Her father ignored her. Instead, he said gently, ‘That goes for the school kids as well.’

‘Did you reply to that advert in The Lady?’ her mother said unexpectedly one afternoon when she was reading her book in the front room. Lana had just brought her a cup of tea and a digestive biscuit.

‘Dad shouldn’t have mentioned it.’

‘Well, he did. He thinks you ought to at least apply. I agree.’

‘Even though it’s in Liverpool?’

‘Yes. Being a headmistress would give you a sense of purpose, which is exactly what you need.’ She looked up at Lana and smiled gently. ‘I know Dickie would approve.’ From the bowl she scooped a tip end of sugar and stirred it into her tea. ‘Except for the rationing we’ve had very little to put up with, except the time when that little row of cottages was struck and that whole family was killed.’ She shook her head. ‘That was terrible.’ She took a sip of tea. ‘Sometimes I think we should be doing more for the war effort.’

‘Don’t tell the villagers that, Mum. They wouldn’t know what to do without you and Dad for their food supplies.’ She looked at her mother’s pale face. ‘You need to eat more. You’ve lost quite a lot of weight since you’ve been ill.’
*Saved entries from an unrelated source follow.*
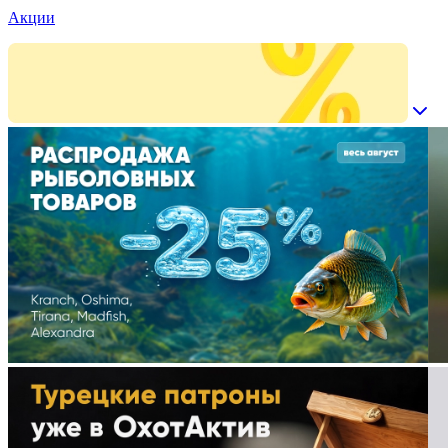
Акции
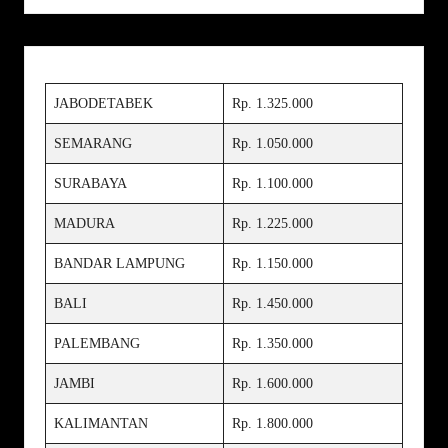
JABODETABEK
Rp. 1.325.000
SEMARANG
Rp. 1.050.000
SURABAYA
Rp. 1.100.000
MADURA
Rp. 1.225.000
BANDAR LAMPUNG
Rp. 1.150.000
BALI
Rp. 1.450.000
PALEMBANG
Rp. 1.350.000
JAMBI
Rp. 1.600.000
KALIMANTAN
Rp. 1.800.000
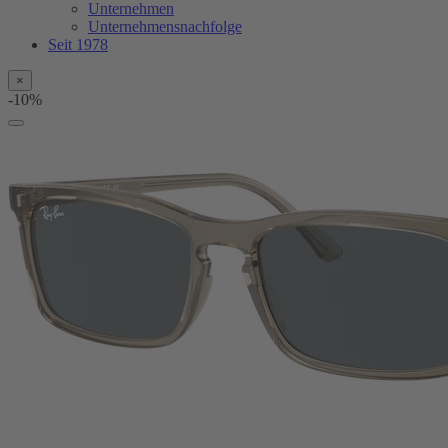
Unternehmen
Unternehmensnachfolge
Seit 1978
×
-10%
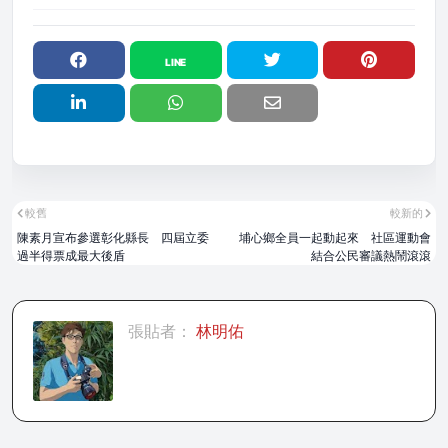
較舊
較新的
陳素月宣布參選彰化縣長 四屆立委
埔心鄉全員一起動起來 社區運動會
過半得票成最大後盾
結合公民審議熱鬧滾滾
張貼者：
林明佑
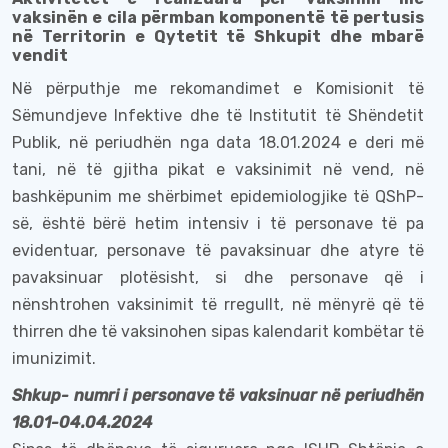
vaksinën e cila përmban komponentë të pertusis
në Territorin e Qytetit të Shkupit dhe mbarë
vendit
Në përputhje me rekomandimet e Komisionit të
Sëmundjeve Infektive dhe të Institutit të Shëndetit
Publik, në periudhën nga data 18.01.2024 e deri më
tani, në të gjitha pikat e vaksinimit në vend, në
bashkëpunim me shërbimet epidemiologjike të
QShP
-
së, është bërë
hetim
intensiv i të
personave të
pa
evidentuar, personave të pavaksinuar dhe
atyre
të
pavaksinuar plotësisht, si dhe persona
ve
që i
nënshtrohen vaksinimit të rregullt, në mënyrë që të
thirren dhe të vaksinohen sipas kalendarit kombëtar të
imunizimit.
Shkup- numri i personave të vaksinuar në periudhën
18.01-
04
.0
4
.2024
‘You’re changing the subject, dear. We were talking about the headmistress job. It would be a marvellous opportunity for you.’

‘I’ll think about it.’

‘If you don’t answer soon you’ll be too late. Mrs R-S gives me The Lady after her daughter’s read it.’

‘I’m sure it won’t have gone,’ Lana said. ‘Most people seem to be doing proper war work.’

Her mother gave her a sharp look. ‘Lana, get it out of your head that you wouldn’t be doing proper war work, as you call it, if you went back to teaching. All right, you wouldn’t be in the military, but your job with children would be just as important. Imagine how they must feel – terrified most of the time, I should think. You’d be bringing some fun into their lives, and some stability as they won’t have their fathers coming home every night. And some of them, poor little kids, will lose their fathers forever.’

‘Oh, I don’t know, Mum.’ Lana looked across the room at her mother, a sob catching in the back of her throat. ‘I don’t know anything any more.’

‘Believe me, love, life’s too precious to waste. This war is taking far too many of our young people.’ Her mother blinked rapidly. ‘I think about your Dickie every day.’

Even at this distance Lana could see her mother’s eyes fill with tears and she knew she was also worrying desperately about her sons, Geoff and Nick, Lana’s beloved brothers, so far out at sea, not knowing from one day to the next if they were safe. She went and knelt by her mother’s chair.